PGA Tour Entertainment will produce the live streaming, with its hosts expected to add the morning coverage to their current duties. The tour will hire additional talent for PGA Tour Live, as well, though tour executives did not disclose specific plans.

The cost of PGA Tour Live has not yet been determined, but there will be some free content made available, Bowman said, and the live, featured pairings that are the centerpiece of the product will likely cost less than $10 per month.

For Bowman and MLBAM, the PGA Tour Live deal was one of familiarity and affinity. Bowman has deep, multiyear relationships with several tour executives, including Deputy Commissioner Jay Monahan, formerly an executive with Fenway Sports Group, the parent entity of the Boston Red Sox.
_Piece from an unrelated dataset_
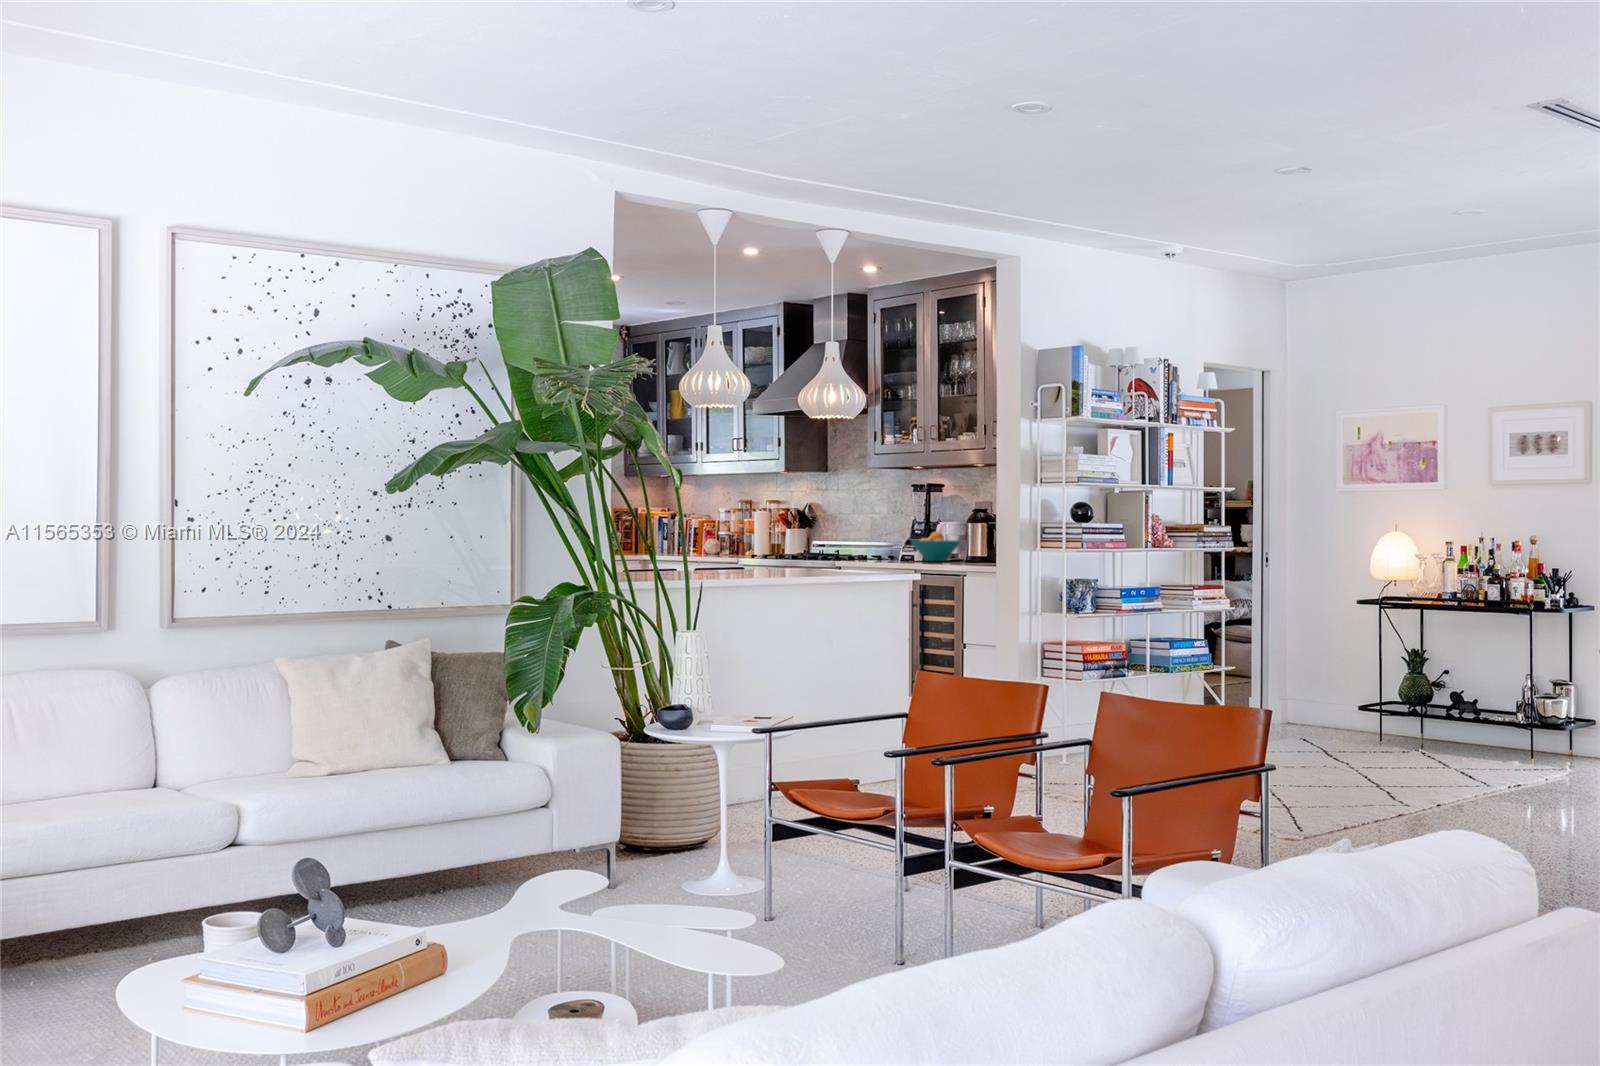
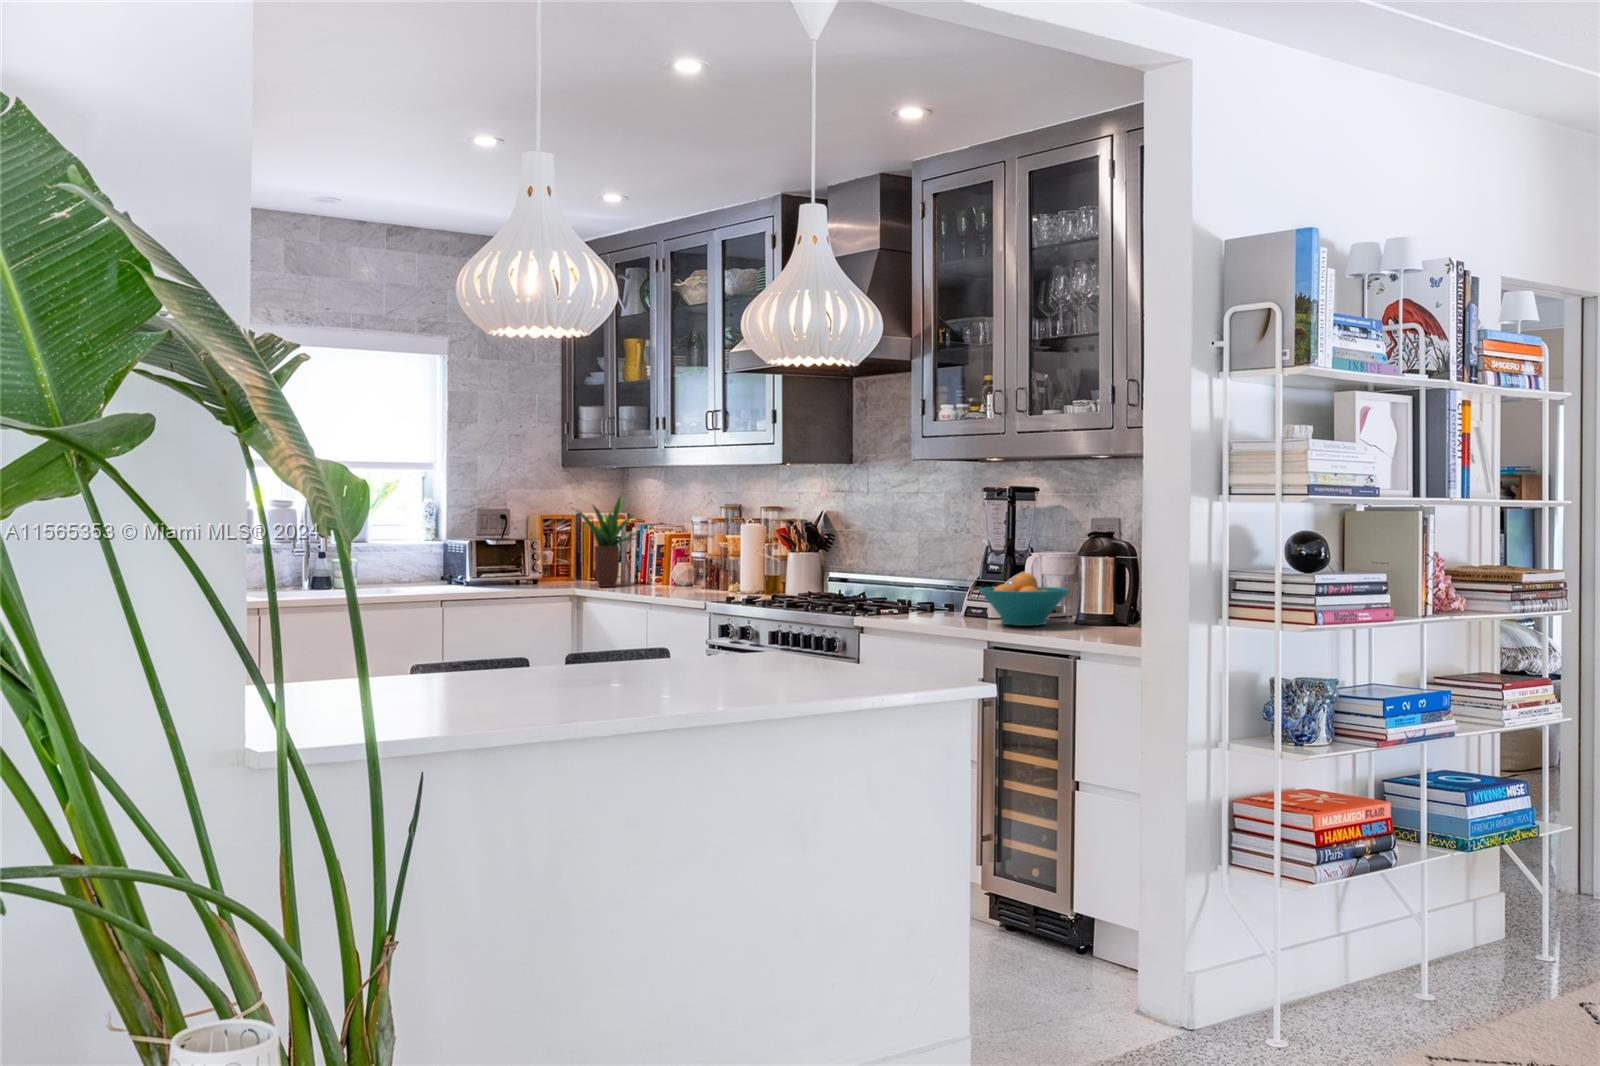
potted plant: none [640,493,692,554] -> present [577,497,643,587]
MLBAM has been involved on other golf-related digital content, such as its support in recent years of Masters live streams. And MLBAM and the tour are partners in another OTT venture as well: 120 Sports.
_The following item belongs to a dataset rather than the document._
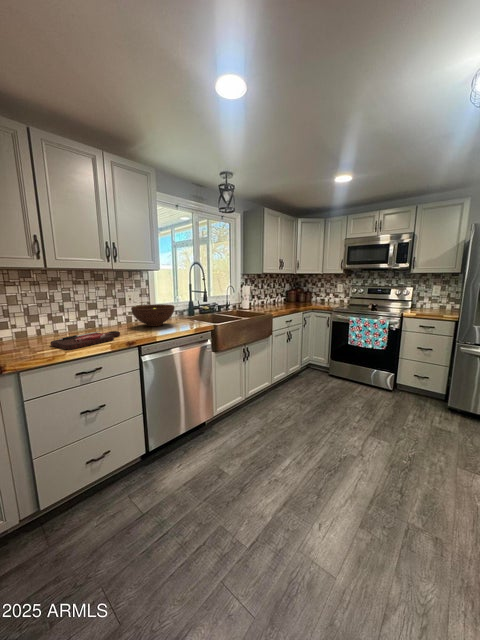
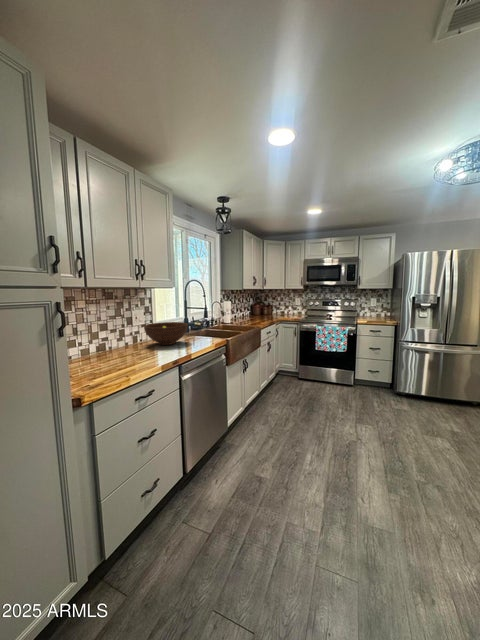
cutting board: present [50,331,120,350] -> none [92,352,154,374]

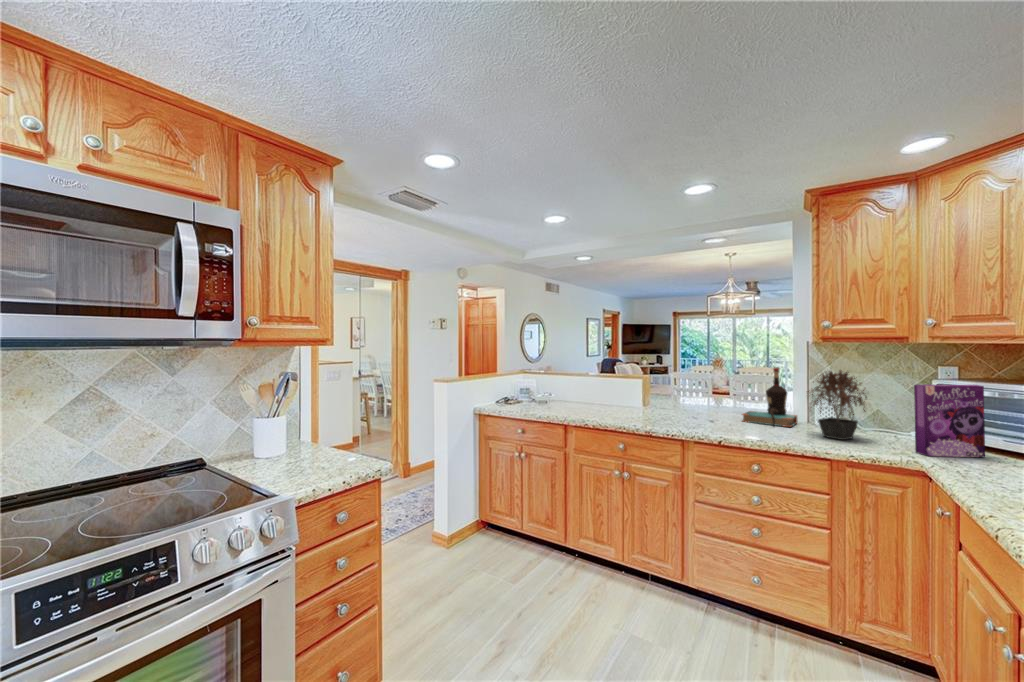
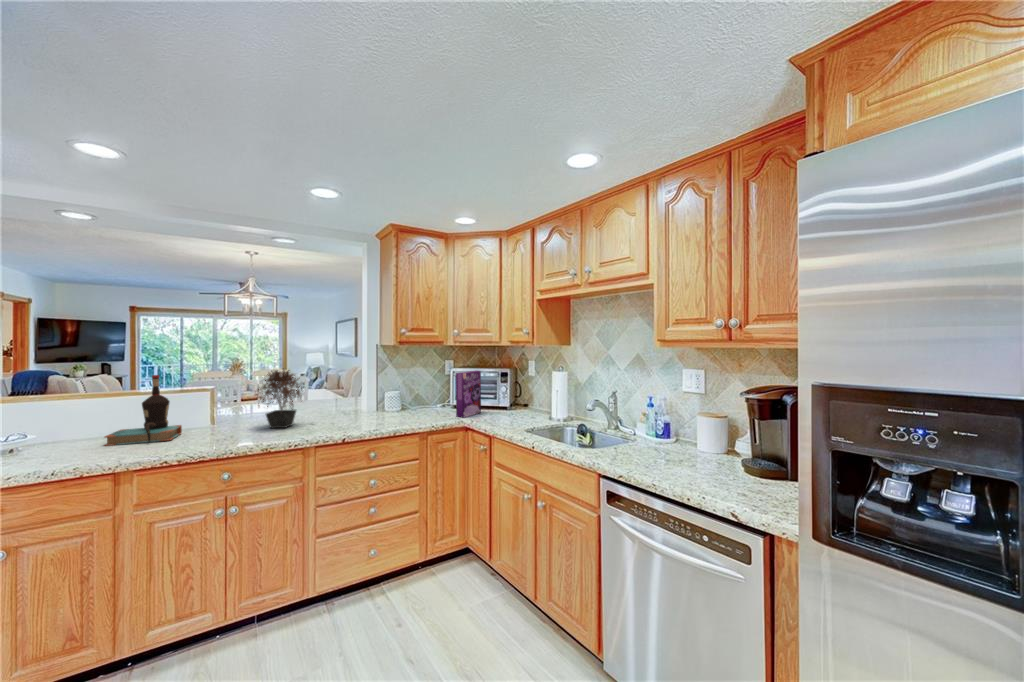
bottle: present [742,368,797,427] -> present [105,375,182,446]
potted plant: present [808,370,867,440] -> present [258,369,302,428]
Bowman, MLB’s president of business and media, is also a rabid golf fan, sneaking in a round of golf at the San Francisco Golf Club the morning of the April 28 afternoon press conference to announce the deal.

“It wasn’t too hard to get me to come out here; a lifelong golf fan,” he said last week during the announcement of the venture at the WGC-Cadillac Match Play event. “Baseball is first, but golf is a close second.”

Similar to the PGA Tour, Bowman saw an opportunity to leverage MLBAM’s expertise in live video streaming against that hole in the tour’s event coverage. As a result, PGA Tour Live will in part serve as a tablesetter for Golf Channel coverage later in the day on Thursdays and Fridays. It’s coverage that is expensive for networks to air.

MLBAM also intends to enable easy switching for users to go back and forth between the tour’s own, flagship mobile app and the forthcoming one for the video-driven PGA Tour Live.

“OTT ventures like this have to fit into the patchwork quilt of existing media deals,” Bowman said. “That said, this was one where there was a clear opportunity to better serve golf fans and give them more of what they’re looking for.”

PGA Tour Live initially will be marketed domestically but it is being made available globally, and the tour sees it as a way grow internationally.

“Don’t forget that we also set the pairings, so we will have the ability the tailor certain pairings for particular regions,” Goicouria said. “We think that will be very appealing.”

PGA Tour Live is targeting office workers who will stream to their cubicles, akin to what CBS and Turner do with March Madness Live.

“This is a unique property,” said Chris Russo, chief executive of sports digital and technology advisory firm Fifth Generation Sports. “It is taking Thursday and Friday coverage when people are not in front of TV sets and people are willing to watch on tablets and devices. MLBAM has built a great backbone, and it’s technology that many companies want to use. There is a lot of premium in the morning rounds that were not available.”